# How many clicks in 2012?



## distant.star (Jan 2, 2013)

.
Anyone have any idea how many pictures they took in 2012?

I did a little research and learned I took about 30,000 pictures last year.

The files in my T2i indicate 26,000 with that camera. So, I'm guessing combining with the other cameras (S95, 1V, a Lumix, a Yashica, etc.) it's in the 30,000 range.

I don't think I need to do another of those 365 projects! Wore me out.

Just curious where other folks are with this.


----------



## rpt (Jan 2, 2013)

So looks like with my 2000 shots (give or take a hundred) I come a close second - for now anyway


----------



## callaesthetics (Jan 2, 2013)

I bought my 5D3 back in March and have rolled over my file numbers (9999) twice so i'm well over 20,000. I was switching between the 7D for half the year too.


----------



## RLPhoto (Jan 2, 2013)

50,000 with my 5Dc, 7D, and 5D3's together.


----------



## Dylan777 (Jan 2, 2013)

Just 5D III - I got over 6000clicks for less than 7months.


----------



## Danielle (Jan 2, 2013)

Just over 10k somewhere.


----------



## jdramirez (Jan 2, 2013)

I can do a quick search to see how many jpg/raw shots I have from 2012. 

12,355... so what is that about a 1/5 of my 60D's lifespan... great!


----------



## Dukinald (Jan 2, 2013)

8K since July for me


----------



## Chosenbydestiny (Jan 2, 2013)

According to the amount of files, excluding folders in two 2TB hard disks I shot 214,008 shots last year. Most of them were shot with my 1D mark III and 7D (which I've already replaced the shutter for more than halfway through the year, and sold to buy another 5D mark III recently) and some from the 3 60Ds and 5D classic I parted with during the year. This is from 82 events with just one of them being sports related. Unless you consider fashion shows to be sports related =P


----------



## westr70 (Jan 2, 2013)

between my old 7D and my new 5D Mark III, I think about 10,000. Do it for fun.


----------



## CharlieB (Jan 2, 2013)

7500 more or less


----------



## tomms (Jan 2, 2013)

About 90k, mostly timelapse.


----------



## M.ST (Jan 2, 2013)

My Raid-Storage-Systems say that I have around 250.000 raw files, but I delete a lot of pictures because I do a lot of "safty shots" and do every shot with different exposures/settings. 

I think that up to 750.000 clicks with different cameras will be realistic.


----------



## verysimplejason (Jan 2, 2013)

I've got around 30K from my TI1. All in all around 90K for 3 years. I wonder if I can get another 30K next year or a new 6D is due around the corner...


----------



## Petya7 (Jan 2, 2013)

I have 160K on my 550D, about 70-80K in 2012. All timelapse and shutter still lives on.


----------



## pedro (Jan 2, 2013)

Collected data:
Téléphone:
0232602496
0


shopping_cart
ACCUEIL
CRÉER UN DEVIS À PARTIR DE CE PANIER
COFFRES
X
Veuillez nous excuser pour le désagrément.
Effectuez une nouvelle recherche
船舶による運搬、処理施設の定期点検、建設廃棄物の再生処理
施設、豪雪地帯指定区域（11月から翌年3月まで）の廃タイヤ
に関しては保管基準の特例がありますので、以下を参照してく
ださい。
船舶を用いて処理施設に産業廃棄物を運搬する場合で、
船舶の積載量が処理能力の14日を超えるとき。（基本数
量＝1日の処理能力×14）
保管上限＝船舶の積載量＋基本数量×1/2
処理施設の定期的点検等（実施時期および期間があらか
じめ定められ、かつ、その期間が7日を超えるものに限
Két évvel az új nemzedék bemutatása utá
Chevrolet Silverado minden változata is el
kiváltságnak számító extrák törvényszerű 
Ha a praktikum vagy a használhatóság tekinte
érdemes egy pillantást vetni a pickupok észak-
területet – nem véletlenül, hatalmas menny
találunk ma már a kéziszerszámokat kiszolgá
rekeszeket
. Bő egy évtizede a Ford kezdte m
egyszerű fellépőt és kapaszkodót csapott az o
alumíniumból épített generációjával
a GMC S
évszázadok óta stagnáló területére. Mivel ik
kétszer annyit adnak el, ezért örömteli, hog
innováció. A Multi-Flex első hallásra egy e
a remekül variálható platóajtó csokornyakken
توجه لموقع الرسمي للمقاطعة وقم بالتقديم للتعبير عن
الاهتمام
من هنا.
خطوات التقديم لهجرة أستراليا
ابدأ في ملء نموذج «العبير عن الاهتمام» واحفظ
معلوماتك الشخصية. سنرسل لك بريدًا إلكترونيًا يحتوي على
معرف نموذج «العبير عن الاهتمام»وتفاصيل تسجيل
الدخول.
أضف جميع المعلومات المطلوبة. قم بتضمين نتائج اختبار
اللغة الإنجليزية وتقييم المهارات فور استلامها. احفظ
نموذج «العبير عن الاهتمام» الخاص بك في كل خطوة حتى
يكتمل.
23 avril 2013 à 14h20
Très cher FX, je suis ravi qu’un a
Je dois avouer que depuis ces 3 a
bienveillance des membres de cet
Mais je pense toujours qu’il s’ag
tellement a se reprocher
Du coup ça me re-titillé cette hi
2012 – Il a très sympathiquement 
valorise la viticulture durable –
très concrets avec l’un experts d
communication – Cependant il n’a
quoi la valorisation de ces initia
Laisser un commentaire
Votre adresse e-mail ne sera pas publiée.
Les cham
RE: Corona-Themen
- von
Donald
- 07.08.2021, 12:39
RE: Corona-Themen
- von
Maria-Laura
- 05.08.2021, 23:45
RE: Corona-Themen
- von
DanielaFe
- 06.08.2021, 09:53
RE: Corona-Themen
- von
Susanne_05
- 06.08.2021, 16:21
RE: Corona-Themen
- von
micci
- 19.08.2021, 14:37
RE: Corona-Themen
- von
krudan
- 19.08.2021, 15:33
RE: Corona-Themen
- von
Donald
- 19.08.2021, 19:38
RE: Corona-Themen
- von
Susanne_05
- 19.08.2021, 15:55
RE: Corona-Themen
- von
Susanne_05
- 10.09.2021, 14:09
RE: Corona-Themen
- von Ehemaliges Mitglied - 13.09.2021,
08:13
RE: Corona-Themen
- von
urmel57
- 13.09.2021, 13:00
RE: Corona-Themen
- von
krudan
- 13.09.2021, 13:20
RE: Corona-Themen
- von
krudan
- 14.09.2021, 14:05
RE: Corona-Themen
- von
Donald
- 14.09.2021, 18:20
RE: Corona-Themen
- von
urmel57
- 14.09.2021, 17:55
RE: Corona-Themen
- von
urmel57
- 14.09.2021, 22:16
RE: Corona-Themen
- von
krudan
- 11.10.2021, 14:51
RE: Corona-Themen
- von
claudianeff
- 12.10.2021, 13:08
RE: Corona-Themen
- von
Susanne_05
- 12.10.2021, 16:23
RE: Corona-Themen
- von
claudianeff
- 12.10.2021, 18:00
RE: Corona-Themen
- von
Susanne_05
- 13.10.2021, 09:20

Tasks to complete
(1) Rewrite the rows from the very first one down to the line containing "処理施設の定期的点検等（実施時期および期間があらか", with "désagrément" changed to "inconvénient" and every other word left as it is.
(2) Write the next part of the forum thread on how many shots people took in 2012, picking up from the point where it stops.

Answer set
(1)
Téléphone:
0232602496
0


shopping_cart
ACCUEIL
CRÉER UN DEVIS À PARTIR DE CE PANIER
COFFRES
X
Veuillez nous excuser pour le inconvénient.
Effectuez une nouvelle recherche
船舶による運搬、処理施設の定期点検、建設廃棄物の再生処理
施設、豪雪地帯指定区域（11月から翌年3月まで）の廃タイヤ
に関しては保管基準の特例がありますので、以下を参照してく
ださい。
船舶を用いて処理施設に産業廃棄物を運搬する場合で、
船舶の積載量が処理能力の14日を超えるとき。（基本数
量＝1日の処理能力×14）
保管上限＝船舶の積載量＋基本数量×1/2
処理施設の定期的点検等（実施時期および期間があらか

(2)
2788 on my 5Diii since August 30, 2012. My former 30D got about 30k since April 2007.


----------



## Ristobkk (Jan 2, 2013)

I have 5DIII since June 23, and till today 10503 pictures.


----------



## agierke (Jan 2, 2013)

counted about 60,000 just from weddings last year so i'm guessing around 80,000 when i include all my other jobs + personal stuff.


----------



## distant.star (Jan 2, 2013)

.
Wow, there are some people spending a lot of time camera in hand!

I got thinking, back in film days, I'd probably have taken 10% of what I did last year. And with film, processing, prints, lab work, etc., that would have cost between $3000 and $5000.

Realizing that, a few hundred bucks on external hard drives doesn't seem so bad.


----------



## 2n10 (Jan 2, 2013)

About 1000 with my SX20IS, 6000 with T3i (May through late August when sold, most rejects while learning to use a DSLR) and 3000 with 7D since late August.


----------



## Quasimodo (Jan 2, 2013)

Approx 22500 on four cameras (18.000 on my 5D II, 2000 on a 1Dx, 2000 on 1Ds III, and about 500 on my wife's 600D


----------



## K-amps (Jan 2, 2013)

Only for the 5d3:

I take no time lapses, (rarely bursts/HDR), and I am not a pro. A mere enthusiast shooting vacation, nature, family etc. 

In 9 months, shot about 12k.


----------



## crasher8 (Jan 2, 2013)

Hard to determine since I have used 3 digital bodies, two of which I no longer have and two film bodies. You can have as many clicks as you want but how many were keepers? 

I'd say 12k digital and 40-50 rolls.


----------



## Patrick (Jan 2, 2013)

According to my Lightroom catalogue I shot 5069 frames in 2012. None at all in December. I've suffered a lot of health issues this last year (hope that this improves this year). In 20111 I shot 14229 frames.


----------



## Studio1930 (Jan 2, 2013)

Many hundreds of thousands. Too many to count and unfortunately our camera bodies usually won't tell us (even my 1DX is not accurate). Some weekend jobs are ~25K shots (sports). I prefer to count shutter replacements instead of shutter actuations, LOL.


----------



## WSMyles (Jan 2, 2013)

3523 - easy enough to work out, as I only had one CF card on the 30d, all in the same sequence. Would have taken many more but I was focal-length limited and not committed to Canon, so unwilling to spend up on glass.

The 5d Mark III arrived late last week, but the only 'click' last year was an accidental shot of the inside of the body cap while checking out the menus. The first lens didn't arrive until late yesterday (Jan 2)


----------



## RustyTheGeek (Jan 4, 2013)

Well, if I count just the 2012 images, I get *27, 053*. Wow. No wonder the wife has been bitching at me to get more done around the house! I guess it's possible she's right! Grumble..... 

On the positive side, at least I have a few more years left on the shutters!


----------



## silversurfer96 (Jan 4, 2013)

On 7D, 30,000.
On 5D3 (beginning of November), 8,000.
Just pictures of family events and my three little ones.


----------



## Kernuak (Jan 4, 2013)

5169 on my 5D MkIII since about July 21st (early birthday present to myself ), then I have my 7D and previous 5D MkII on top. I've been fairly quiet in the past 6 months due to work.


----------



## distant.star (Jan 4, 2013)

.
Wow, I can't even imagine. You're the over-the-road trucker of the photography world!

I feel like a glutton if I do 1000 shots on a weekend. This makes me feel better!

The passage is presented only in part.